За несколько недель до загадочной отставки Александра Иосифовича с ним приключился презабавнейший, как он сам его называл, эпизод, о котором, конечно, стало быстро известно. Все знали о его особенных интересах к дому умалишенных женщин. Он уже состоял в попечительском совете этого лечебного заведения, постоянно интересовался его нуждами и, по мере своих возможностей, старался быть полезным. Любимою его заботой стало привозить и раздавать больным какие-нибудь подарки. Например, белье, чулки, платки, чашки и миски с эмалевыми рисунками, яблоки и другую мелочь. Все это приобреталось на пожертвования, собранные людьми из попечительского совета или Катариной, которую он тоже приобщил к этому благородному занятию.
Посещал больницу Александр Иосифович раз или два в месяц. Первое время он бывал в палатах в сопровождении санитара. Но потом и он привык к больным, и больные привыкли к нему, и Александр Иосифович стал ходить по палатам без провожатого. Одаривая несчастных какими-то безделицами, он с ними шутил, насколько это было доступно для душевнобольных, говорил всякие бодрые слова, традиционные пожелания скорейшего выздоровления и т. д. Больные в большинстве своем полюбили Александра Иосифовича и очень радовались его посещениям. В одной из палат он стал задерживаться дольше, чем в других. Бывало, санитары, обеспокоенные, что он так долго не выходит, заглядывали в эту палату и всегда находили Александра Иосифовича мирно беседовавшим с довольно красивою еще полькой лет тридцати. И не было случая, чтобы он не навестил этой палаты.
Зашел он туда, разумеется, и в последний свой визит в больницу. Но на этот раз он недолго там задержался. Через несколько минут, после того, как за ним закрылась дверь, из палаты раздался страшный грохот и крики о помощи. Вбежавшие тотчас в палату врач и два дюжих санитара увидели Александра Иосифовича сидящим на полу с разбитым в кровь лицом. Рядом с ним валялся стул.

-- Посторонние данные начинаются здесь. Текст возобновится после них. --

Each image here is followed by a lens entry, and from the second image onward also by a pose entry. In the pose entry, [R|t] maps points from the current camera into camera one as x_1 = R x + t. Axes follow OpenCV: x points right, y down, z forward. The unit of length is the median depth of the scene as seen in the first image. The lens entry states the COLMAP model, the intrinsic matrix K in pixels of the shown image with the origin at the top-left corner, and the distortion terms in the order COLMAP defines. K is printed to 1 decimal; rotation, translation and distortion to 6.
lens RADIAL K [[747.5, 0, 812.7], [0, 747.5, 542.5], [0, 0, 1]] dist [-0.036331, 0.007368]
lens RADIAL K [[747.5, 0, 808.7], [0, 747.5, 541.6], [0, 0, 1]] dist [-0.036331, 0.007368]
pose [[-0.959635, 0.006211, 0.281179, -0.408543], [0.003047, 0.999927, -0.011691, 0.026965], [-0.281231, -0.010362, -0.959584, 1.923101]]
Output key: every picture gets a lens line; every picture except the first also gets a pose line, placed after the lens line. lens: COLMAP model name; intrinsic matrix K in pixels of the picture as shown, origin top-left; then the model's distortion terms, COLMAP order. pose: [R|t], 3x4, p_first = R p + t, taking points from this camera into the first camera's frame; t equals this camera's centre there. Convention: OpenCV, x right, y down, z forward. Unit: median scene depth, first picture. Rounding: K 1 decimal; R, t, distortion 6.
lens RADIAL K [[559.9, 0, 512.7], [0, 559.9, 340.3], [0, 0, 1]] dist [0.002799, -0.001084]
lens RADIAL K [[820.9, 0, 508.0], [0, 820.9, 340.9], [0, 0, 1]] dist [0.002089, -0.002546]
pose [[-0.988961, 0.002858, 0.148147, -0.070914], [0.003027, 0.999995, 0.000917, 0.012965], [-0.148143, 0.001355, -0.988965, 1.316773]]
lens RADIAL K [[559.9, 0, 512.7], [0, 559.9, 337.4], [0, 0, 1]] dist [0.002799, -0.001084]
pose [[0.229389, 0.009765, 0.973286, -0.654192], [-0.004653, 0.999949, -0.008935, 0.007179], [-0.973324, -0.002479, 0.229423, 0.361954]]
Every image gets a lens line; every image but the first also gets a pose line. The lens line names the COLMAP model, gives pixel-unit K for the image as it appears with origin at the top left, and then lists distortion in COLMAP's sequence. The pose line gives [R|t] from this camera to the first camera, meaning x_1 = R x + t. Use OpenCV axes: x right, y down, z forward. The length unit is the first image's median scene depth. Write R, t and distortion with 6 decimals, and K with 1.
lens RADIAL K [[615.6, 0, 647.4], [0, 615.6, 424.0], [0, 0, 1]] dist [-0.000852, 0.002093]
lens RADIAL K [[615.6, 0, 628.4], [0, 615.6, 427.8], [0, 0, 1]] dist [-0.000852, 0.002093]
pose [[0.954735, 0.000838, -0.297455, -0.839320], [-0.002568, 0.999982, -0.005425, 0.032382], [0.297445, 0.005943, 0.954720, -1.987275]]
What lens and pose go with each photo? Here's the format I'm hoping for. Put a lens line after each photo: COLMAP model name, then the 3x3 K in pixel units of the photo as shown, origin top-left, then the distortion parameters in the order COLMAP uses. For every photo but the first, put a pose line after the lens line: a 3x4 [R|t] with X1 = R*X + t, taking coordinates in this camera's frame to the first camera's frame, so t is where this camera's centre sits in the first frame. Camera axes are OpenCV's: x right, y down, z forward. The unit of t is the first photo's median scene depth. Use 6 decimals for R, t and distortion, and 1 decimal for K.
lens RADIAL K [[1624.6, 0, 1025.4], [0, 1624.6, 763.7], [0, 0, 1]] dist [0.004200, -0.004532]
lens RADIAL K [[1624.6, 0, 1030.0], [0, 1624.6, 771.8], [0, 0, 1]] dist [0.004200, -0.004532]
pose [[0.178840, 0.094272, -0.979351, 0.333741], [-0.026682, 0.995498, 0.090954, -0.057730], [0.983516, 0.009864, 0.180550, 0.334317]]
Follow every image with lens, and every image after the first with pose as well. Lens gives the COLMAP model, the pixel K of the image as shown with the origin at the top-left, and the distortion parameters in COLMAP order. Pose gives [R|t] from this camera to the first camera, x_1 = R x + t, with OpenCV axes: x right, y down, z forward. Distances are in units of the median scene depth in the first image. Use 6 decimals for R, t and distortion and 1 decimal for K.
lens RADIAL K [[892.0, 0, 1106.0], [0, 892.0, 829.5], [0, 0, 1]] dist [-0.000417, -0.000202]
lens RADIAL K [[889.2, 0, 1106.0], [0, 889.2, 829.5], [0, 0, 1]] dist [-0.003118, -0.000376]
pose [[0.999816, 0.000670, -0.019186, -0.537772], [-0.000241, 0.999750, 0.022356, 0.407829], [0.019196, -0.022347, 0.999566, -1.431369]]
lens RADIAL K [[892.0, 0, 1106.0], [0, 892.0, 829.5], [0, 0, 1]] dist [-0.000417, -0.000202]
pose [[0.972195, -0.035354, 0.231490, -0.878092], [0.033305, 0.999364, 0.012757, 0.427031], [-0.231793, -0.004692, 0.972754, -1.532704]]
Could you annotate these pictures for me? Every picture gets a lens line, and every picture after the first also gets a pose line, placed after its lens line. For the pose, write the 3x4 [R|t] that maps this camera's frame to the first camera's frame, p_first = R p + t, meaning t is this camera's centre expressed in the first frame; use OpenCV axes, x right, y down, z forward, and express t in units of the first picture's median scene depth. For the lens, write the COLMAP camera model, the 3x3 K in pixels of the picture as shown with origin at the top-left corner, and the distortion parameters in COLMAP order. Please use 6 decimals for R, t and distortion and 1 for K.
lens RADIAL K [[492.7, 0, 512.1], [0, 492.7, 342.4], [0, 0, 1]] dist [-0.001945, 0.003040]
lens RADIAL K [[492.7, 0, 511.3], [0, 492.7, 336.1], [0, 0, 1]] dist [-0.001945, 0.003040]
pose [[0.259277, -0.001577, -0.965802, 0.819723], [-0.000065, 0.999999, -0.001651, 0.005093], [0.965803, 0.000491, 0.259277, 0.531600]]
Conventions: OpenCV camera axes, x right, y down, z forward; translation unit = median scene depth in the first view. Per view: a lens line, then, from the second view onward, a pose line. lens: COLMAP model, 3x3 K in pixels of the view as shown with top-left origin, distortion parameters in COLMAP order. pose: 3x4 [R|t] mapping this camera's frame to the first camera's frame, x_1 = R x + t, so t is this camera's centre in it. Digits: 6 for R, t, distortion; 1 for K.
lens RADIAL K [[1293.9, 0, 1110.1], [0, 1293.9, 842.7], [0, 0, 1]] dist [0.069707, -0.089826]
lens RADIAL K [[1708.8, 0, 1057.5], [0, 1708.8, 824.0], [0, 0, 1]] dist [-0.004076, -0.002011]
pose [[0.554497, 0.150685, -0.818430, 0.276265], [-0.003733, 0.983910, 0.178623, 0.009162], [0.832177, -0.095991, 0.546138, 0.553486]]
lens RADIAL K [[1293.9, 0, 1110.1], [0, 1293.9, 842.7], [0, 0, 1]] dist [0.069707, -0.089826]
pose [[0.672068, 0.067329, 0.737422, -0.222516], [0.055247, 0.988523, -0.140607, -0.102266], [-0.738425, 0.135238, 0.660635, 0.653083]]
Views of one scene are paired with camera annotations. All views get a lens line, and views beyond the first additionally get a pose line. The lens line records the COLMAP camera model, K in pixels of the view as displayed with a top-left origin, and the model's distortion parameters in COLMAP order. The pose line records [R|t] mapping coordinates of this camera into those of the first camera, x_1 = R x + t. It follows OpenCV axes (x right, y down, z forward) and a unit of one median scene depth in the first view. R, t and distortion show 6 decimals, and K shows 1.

Одною рукой он зажимал рану на лице, а другою показывал на польку, которая между тем спокойно сидела на кровати и с величайшею ненавистью и презрением смотрела на Александра Иосифовича, распластавшегося у ее ног. Санитары бросились было к ней, чтобы прикрутить ее к койке, но Александр Иосифович, овладевший уже собою, стал решительно апеллировать к доктору против таких жестоких мер по отношению к несчастной, все преступление которой состояло в том, что она была нездорова умом. Александру Иосифовичу сразу подали медицинскую помощь. И хотя он был очень бледен и говорил, что у него просто-таки подкашиваются ноги от пережитого, он, тем не менее, просил главного врача быть с этою больной заботливее, мягче и вообще уделить ей особенное внимание. Врач обещал взять ее под самое пристальное наблюдение.